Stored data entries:
--- START ---
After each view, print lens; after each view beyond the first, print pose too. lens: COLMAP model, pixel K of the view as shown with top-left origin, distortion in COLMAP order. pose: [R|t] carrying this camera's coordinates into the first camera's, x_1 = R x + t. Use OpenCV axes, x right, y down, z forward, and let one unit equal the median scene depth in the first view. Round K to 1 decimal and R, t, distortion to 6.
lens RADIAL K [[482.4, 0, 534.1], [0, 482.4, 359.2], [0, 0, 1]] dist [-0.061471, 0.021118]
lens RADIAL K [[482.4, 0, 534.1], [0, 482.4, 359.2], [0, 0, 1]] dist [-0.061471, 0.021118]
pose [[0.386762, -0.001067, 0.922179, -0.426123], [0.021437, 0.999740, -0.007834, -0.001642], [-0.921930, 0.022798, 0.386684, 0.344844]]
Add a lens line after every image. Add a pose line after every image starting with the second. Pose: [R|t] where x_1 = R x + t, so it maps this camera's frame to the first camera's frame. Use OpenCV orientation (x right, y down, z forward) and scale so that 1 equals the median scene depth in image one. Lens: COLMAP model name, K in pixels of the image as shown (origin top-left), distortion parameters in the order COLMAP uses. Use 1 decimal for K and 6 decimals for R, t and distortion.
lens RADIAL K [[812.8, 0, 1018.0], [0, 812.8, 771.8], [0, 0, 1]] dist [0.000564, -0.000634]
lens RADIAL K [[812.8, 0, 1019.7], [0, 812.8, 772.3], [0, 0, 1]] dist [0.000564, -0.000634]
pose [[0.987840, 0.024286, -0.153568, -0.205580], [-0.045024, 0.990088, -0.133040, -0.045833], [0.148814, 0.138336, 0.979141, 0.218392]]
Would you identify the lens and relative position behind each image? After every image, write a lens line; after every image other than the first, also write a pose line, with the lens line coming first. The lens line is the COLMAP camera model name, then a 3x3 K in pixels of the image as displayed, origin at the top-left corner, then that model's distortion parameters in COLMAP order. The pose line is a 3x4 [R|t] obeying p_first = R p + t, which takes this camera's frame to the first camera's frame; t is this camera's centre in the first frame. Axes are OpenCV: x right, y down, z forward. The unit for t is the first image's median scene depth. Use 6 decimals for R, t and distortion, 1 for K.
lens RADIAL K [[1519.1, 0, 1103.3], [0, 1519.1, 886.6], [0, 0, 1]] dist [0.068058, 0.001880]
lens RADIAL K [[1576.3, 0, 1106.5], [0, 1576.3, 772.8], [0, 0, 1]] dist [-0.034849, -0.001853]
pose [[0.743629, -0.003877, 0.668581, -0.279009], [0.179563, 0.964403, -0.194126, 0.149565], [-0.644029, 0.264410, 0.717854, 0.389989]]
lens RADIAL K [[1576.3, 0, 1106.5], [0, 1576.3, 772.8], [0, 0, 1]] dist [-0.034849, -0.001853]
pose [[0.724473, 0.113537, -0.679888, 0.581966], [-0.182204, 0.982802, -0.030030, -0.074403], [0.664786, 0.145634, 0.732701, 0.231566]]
--- END ---
*TASK:* The entries need to be set down again in full, with no word changed.

*RESPONSE BELOW:*
After each view, print lens; after each view beyond the first, print pose too. lens: COLMAP model, pixel K of the view as shown with top-left origin, distortion in COLMAP order. pose: [R|t] carrying this camera's coordinates into the first camera's, x_1 = R x + t. Use OpenCV axes, x right, y down, z forward, and let one unit equal the median scene depth in the first view. Round K to 1 decimal and R, t, distortion to 6.
lens RADIAL K [[482.4, 0, 534.1], [0, 482.4, 359.2], [0, 0, 1]] dist [-0.061471, 0.021118]
lens RADIAL K [[482.4, 0, 534.1], [0, 482.4, 359.2], [0, 0, 1]] dist [-0.061471, 0.021118]
pose [[0.386762, -0.001067, 0.922179, -0.426123], [0.021437, 0.999740, -0.007834, -0.001642], [-0.921930, 0.022798, 0.386684, 0.344844]]
Add a lens line after every image. Add a pose line after every image starting with the second. Pose: [R|t] where x_1 = R x + t, so it maps this camera's frame to the first camera's frame. Use OpenCV orientation (x right, y down, z forward) and scale so that 1 equals the median scene depth in image one. Lens: COLMAP model name, K in pixels of the image as shown (origin top-left), distortion parameters in the order COLMAP uses. Use 1 decimal for K and 6 decimals for R, t and distortion.
lens RADIAL K [[812.8, 0, 1018.0], [0, 812.8, 771.8], [0, 0, 1]] dist [0.000564, -0.000634]
lens RADIAL K [[812.8, 0, 1019.7], [0, 812.8, 772.3], [0, 0, 1]] dist [0.000564, -0.000634]
pose [[0.987840, 0.024286, -0.153568, -0.205580], [-0.045024, 0.990088, -0.133040, -0.045833], [0.148814, 0.138336, 0.979141, 0.218392]]
Would you identify the lens and relative position behind each image? After every image, write a lens line; after every image other than the first, also write a pose line, with the lens line coming first. The lens line is the COLMAP camera model name, then a 3x3 K in pixels of the image as displayed, origin at the top-left corner, then that model's distortion parameters in COLMAP order. The pose line is a 3x4 [R|t] obeying p_first = R p + t, which takes this camera's frame to the first camera's frame; t is this camera's centre in the first frame. Axes are OpenCV: x right, y down, z forward. The unit for t is the first image's median scene depth. Use 6 decimals for R, t and distortion, 1 for K.
lens RADIAL K [[1519.1, 0, 1103.3], [0, 1519.1, 886.6], [0, 0, 1]] dist [0.068058, 0.001880]
lens RADIAL K [[1576.3, 0, 1106.5], [0, 1576.3, 772.8], [0, 0, 1]] dist [-0.034849, -0.001853]
pose [[0.743629, -0.003877, 0.668581, -0.279009], [0.179563, 0.964403, -0.194126, 0.149565], [-0.644029, 0.264410, 0.717854, 0.389989]]
lens RADIAL K [[1576.3, 0, 1106.5], [0, 1576.3, 772.8], [0, 0, 1]] dist [-0.034849, -0.001853]
pose [[0.724473, 0.113537, -0.679888, 0.581966], [-0.182204, 0.982802, -0.030030, -0.074403], [0.664786, 0.145634, 0.732701, 0.231566]]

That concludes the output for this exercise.